> _Tasks for this exercise_:
(a) List every low-level Linux and POSIX concept that the mserve file server description says the project is meant to teach.
(b) According to the mserve file server description, how much of a performance gain did threading bring, and compared with what?
(c) Resume the mserve file server description after its last sentence.

> _Source passage_:
════

/mserve

A simple mqueue-based threaded file server for learning purposes

Primary LanguageC

mserve

An mqueue-based threaded file server I'm writing to help me learn about low-level linux and POSIX concepts - processes, signals, threading with pthreads, low level IO, syscalls, etc...

By implementing threading I managed to get a ~50% boost in performance (over a purely sequential, single-threaded approach) with the client program (client.c - spawns 10 processes that all immediately spam the file server with requests for the same file). I find these sort of performance optimizations really interesting and my end goal would be to work on them at the assembly level, though I'm still far from that :).

Currently trying to implement a thread-pool based queue to avoid the overhead of spawning new threads as requests come in.

════

> _Exercise data_:
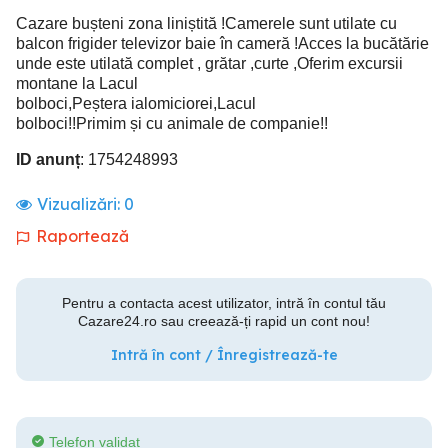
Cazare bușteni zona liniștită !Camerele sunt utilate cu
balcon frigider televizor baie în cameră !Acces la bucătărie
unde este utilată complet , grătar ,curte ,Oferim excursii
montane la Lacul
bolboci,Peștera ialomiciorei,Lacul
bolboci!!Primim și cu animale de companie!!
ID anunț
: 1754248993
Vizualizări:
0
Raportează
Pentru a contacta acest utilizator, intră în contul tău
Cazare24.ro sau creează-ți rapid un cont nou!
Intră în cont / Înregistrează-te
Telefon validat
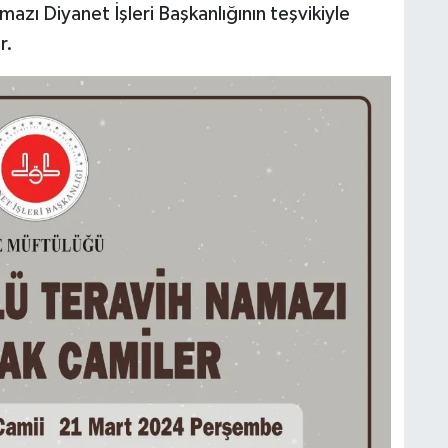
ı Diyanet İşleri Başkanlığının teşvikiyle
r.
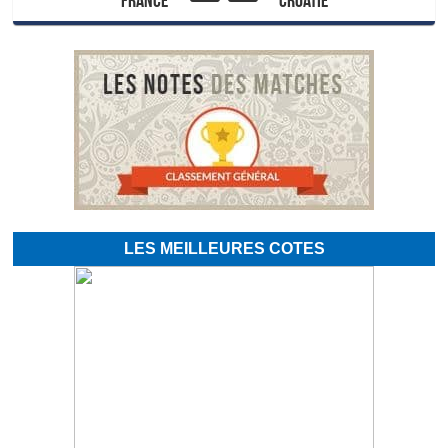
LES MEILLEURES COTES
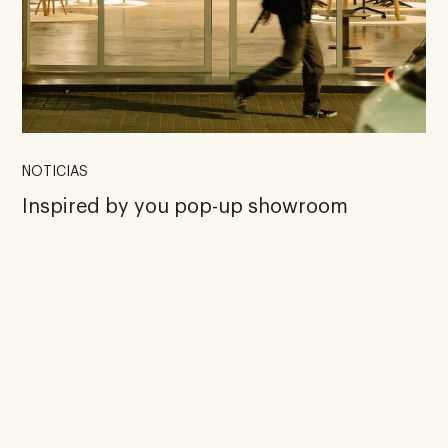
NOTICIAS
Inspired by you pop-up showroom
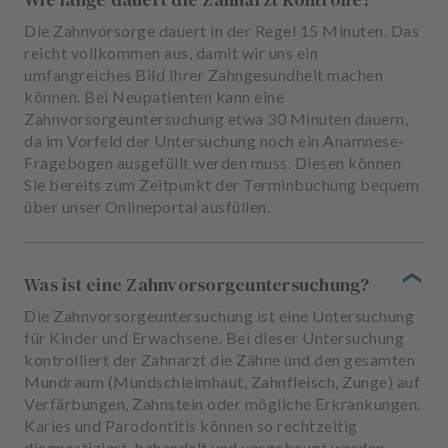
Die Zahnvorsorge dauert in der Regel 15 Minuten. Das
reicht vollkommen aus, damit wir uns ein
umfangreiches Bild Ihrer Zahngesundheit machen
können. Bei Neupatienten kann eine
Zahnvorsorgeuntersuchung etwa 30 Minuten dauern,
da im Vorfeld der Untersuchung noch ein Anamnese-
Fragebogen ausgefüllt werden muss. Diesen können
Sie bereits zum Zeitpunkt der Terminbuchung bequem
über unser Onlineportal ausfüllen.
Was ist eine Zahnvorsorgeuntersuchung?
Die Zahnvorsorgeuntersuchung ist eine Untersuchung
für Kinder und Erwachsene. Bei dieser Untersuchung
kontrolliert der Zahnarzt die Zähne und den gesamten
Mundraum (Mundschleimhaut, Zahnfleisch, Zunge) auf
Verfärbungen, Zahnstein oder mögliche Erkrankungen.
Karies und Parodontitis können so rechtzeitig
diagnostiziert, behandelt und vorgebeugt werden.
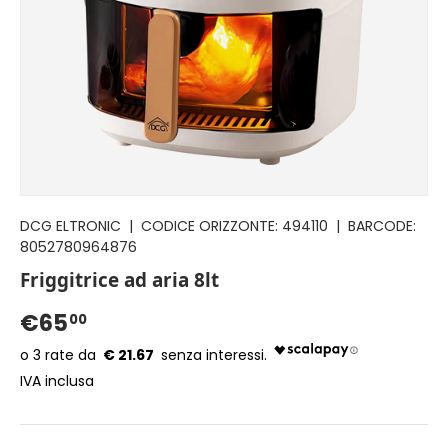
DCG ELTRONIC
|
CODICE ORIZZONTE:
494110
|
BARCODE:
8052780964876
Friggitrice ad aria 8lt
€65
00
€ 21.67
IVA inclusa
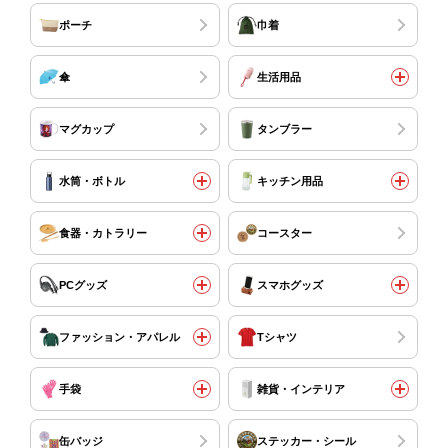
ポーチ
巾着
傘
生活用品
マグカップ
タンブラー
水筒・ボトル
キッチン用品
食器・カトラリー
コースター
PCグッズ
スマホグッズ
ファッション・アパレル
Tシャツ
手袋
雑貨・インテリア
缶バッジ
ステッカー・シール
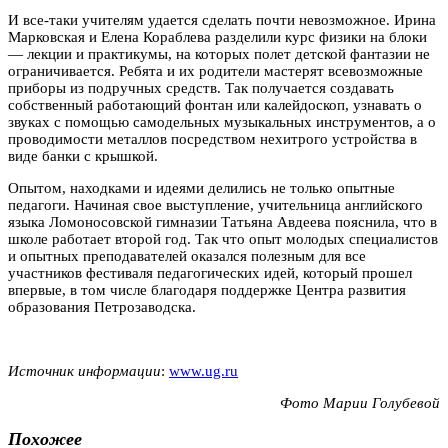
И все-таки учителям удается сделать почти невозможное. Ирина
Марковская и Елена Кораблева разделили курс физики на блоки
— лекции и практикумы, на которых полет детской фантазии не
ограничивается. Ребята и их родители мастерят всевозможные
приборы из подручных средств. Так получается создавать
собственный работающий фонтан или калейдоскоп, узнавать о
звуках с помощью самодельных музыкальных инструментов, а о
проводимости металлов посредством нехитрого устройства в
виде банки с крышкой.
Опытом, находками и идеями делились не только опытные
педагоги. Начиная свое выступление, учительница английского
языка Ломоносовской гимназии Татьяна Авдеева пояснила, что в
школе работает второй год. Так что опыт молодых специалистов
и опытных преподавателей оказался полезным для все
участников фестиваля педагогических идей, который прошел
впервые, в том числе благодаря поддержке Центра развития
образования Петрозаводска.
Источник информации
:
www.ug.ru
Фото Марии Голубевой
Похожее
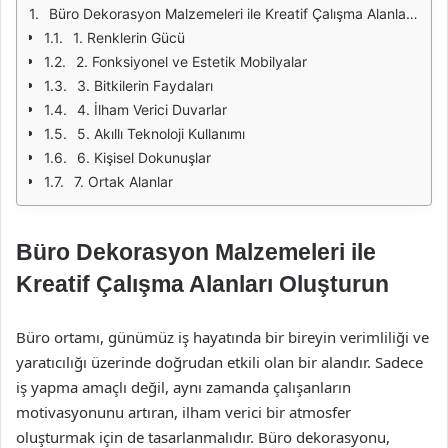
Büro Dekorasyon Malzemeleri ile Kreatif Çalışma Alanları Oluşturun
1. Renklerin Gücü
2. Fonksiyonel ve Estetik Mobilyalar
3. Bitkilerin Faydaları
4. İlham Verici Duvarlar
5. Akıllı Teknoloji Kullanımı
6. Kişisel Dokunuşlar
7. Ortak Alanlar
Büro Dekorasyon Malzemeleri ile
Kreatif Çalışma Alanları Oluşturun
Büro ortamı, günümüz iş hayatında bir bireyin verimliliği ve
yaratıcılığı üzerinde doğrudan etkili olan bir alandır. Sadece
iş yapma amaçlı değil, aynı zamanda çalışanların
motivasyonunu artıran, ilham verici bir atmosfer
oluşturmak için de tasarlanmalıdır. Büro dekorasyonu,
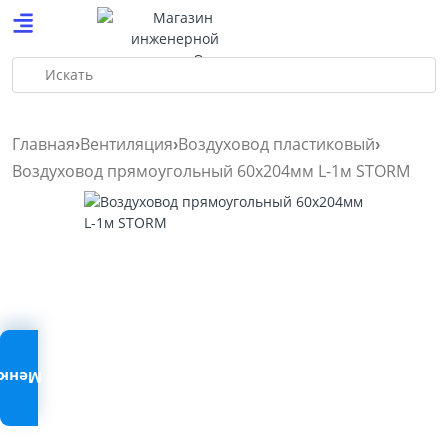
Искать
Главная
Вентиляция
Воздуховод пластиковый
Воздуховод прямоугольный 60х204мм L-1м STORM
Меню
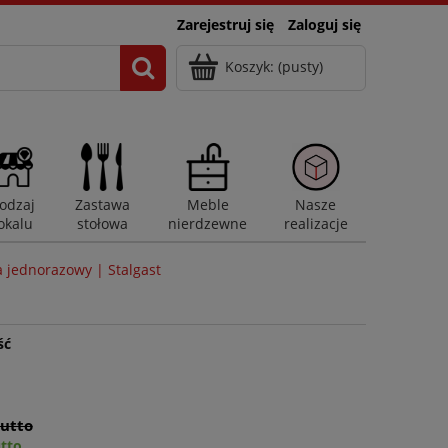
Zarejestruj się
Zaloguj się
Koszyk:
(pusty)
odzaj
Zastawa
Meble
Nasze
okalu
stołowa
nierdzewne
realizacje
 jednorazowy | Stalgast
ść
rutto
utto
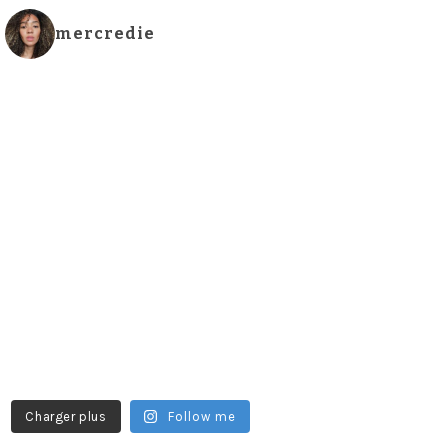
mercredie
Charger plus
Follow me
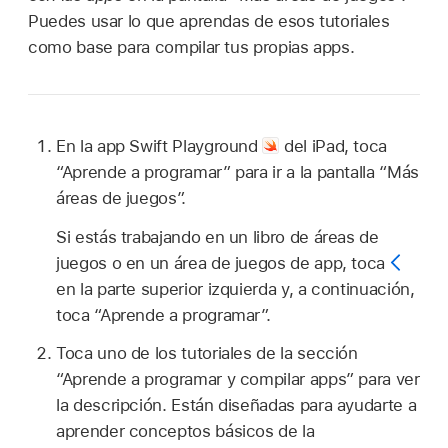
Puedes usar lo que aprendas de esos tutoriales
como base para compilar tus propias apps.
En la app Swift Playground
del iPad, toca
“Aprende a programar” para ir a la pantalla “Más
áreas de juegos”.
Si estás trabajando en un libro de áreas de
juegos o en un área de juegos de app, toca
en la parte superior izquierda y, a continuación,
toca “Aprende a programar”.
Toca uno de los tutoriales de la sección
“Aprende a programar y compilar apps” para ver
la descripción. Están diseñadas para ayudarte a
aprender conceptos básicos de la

════

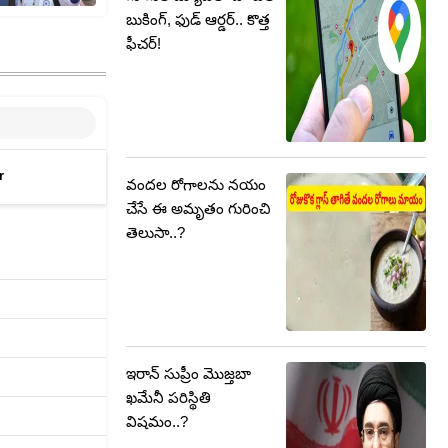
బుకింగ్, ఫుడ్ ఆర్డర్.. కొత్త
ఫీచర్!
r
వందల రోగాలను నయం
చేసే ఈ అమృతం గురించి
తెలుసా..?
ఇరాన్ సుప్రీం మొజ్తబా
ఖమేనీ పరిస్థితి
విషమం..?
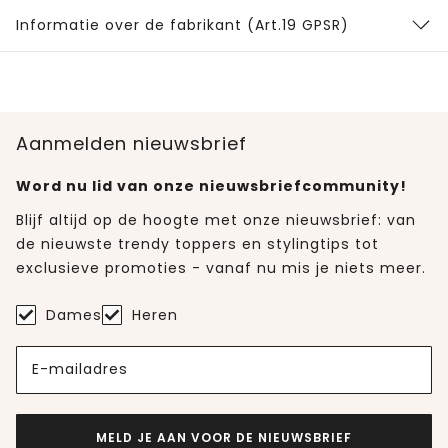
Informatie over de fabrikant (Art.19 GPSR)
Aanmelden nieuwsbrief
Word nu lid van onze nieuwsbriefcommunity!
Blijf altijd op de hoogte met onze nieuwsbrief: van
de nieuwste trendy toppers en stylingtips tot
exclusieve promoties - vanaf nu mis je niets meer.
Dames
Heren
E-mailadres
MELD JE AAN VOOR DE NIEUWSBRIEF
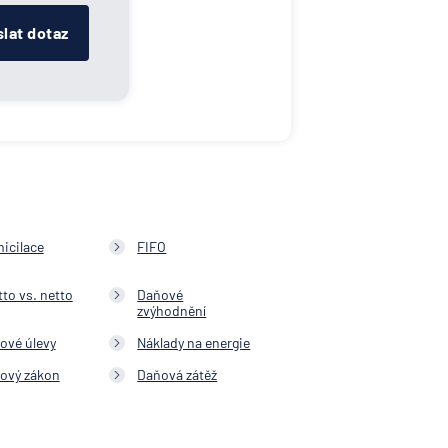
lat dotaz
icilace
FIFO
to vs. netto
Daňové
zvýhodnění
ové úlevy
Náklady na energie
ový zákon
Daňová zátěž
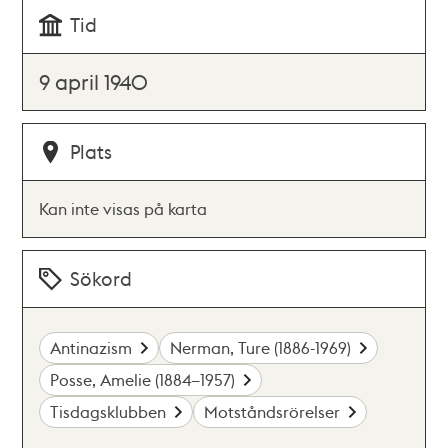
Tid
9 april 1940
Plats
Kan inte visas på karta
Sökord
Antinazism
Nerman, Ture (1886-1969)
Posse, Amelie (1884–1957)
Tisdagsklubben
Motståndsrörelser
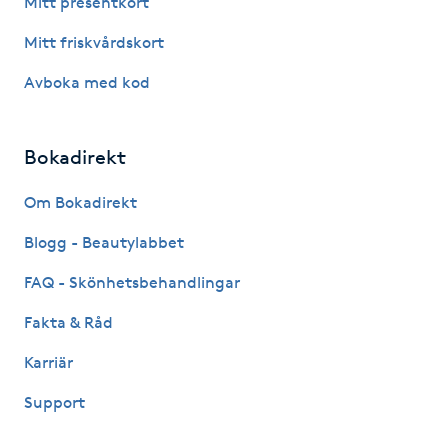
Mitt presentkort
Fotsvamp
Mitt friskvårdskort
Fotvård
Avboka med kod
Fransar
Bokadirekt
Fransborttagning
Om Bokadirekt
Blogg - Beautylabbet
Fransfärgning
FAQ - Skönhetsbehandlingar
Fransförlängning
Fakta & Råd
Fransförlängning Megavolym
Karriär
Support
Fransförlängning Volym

════

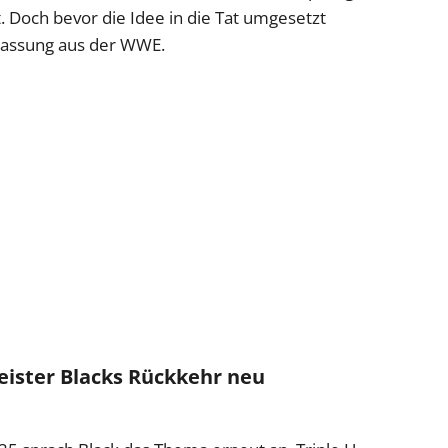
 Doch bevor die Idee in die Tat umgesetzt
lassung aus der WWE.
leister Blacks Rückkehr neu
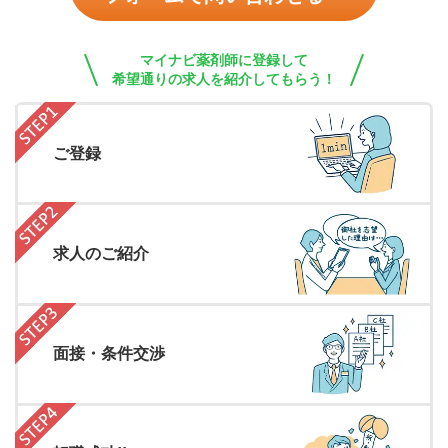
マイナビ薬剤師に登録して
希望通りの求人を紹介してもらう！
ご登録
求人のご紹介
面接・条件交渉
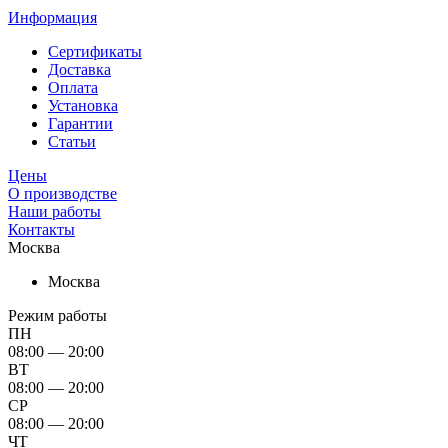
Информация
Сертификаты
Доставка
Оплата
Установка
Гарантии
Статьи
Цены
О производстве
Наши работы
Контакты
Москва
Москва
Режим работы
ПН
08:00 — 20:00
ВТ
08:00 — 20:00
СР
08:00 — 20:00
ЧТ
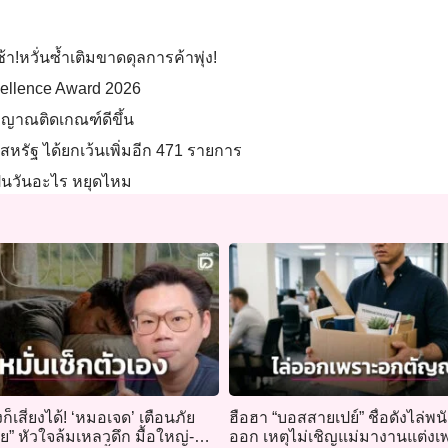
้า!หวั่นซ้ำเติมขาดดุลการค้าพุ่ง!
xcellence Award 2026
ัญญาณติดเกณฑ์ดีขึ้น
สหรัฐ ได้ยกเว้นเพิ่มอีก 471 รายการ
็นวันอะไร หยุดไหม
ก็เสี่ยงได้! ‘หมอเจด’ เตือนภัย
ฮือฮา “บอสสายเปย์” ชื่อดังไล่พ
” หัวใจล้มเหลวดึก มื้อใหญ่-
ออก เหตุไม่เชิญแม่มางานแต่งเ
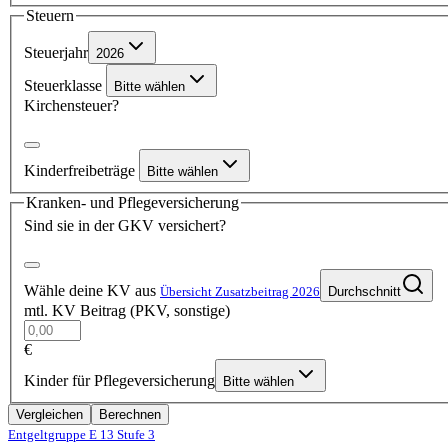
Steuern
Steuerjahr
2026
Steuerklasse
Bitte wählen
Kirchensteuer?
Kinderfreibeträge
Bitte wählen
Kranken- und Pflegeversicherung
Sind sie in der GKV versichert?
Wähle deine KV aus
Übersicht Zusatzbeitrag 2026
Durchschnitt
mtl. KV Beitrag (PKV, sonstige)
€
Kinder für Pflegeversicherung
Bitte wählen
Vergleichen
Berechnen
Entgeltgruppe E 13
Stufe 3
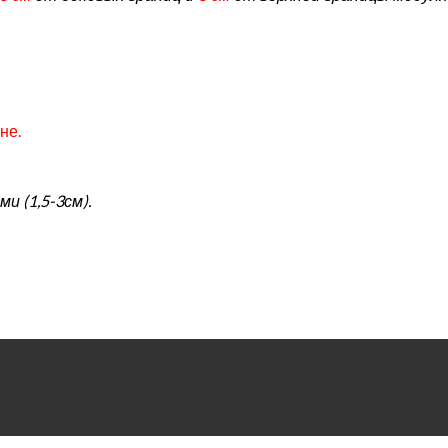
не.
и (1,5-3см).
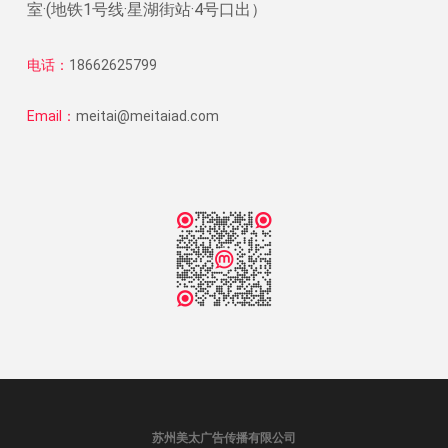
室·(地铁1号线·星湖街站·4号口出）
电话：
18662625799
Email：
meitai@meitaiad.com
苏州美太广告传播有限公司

════

> _Task results_:
(a) processes, signals, threading with pthreads, low level IO, syscalls

(b) About a 50% boost over a purely sequential, single-threaded approach.

(c)
Here are some benchmarks showing before and after results after implementing threading:

time it takes 20 clients to fully receive and void a 1.7GiB file from mserve -- see client.c
I ran each implementation 5 times and took the average *not* counting the 1st time (it's always slower -- caching??)

single-threaded:                  11043.2ms @ 1.7GiB with 128KiB buffer size
multi-threaded (no thread pool):  5851.8ms  @ 1.7GiB with 128KiB buffer size
multi-threaded (thread pool 1):   5843.2ms  @ 1.7GiB with 128KiB buffer size
multi-threaded (thread pool 2):   5891.3ms  @ 1.7GiB with 128KiB buffer size

test machine: (i5 6600 @ 3.9Ghz, 2133Mhz RAM, kernel 5.6.7, compiled with gcc 9.3.0 w/ -O3)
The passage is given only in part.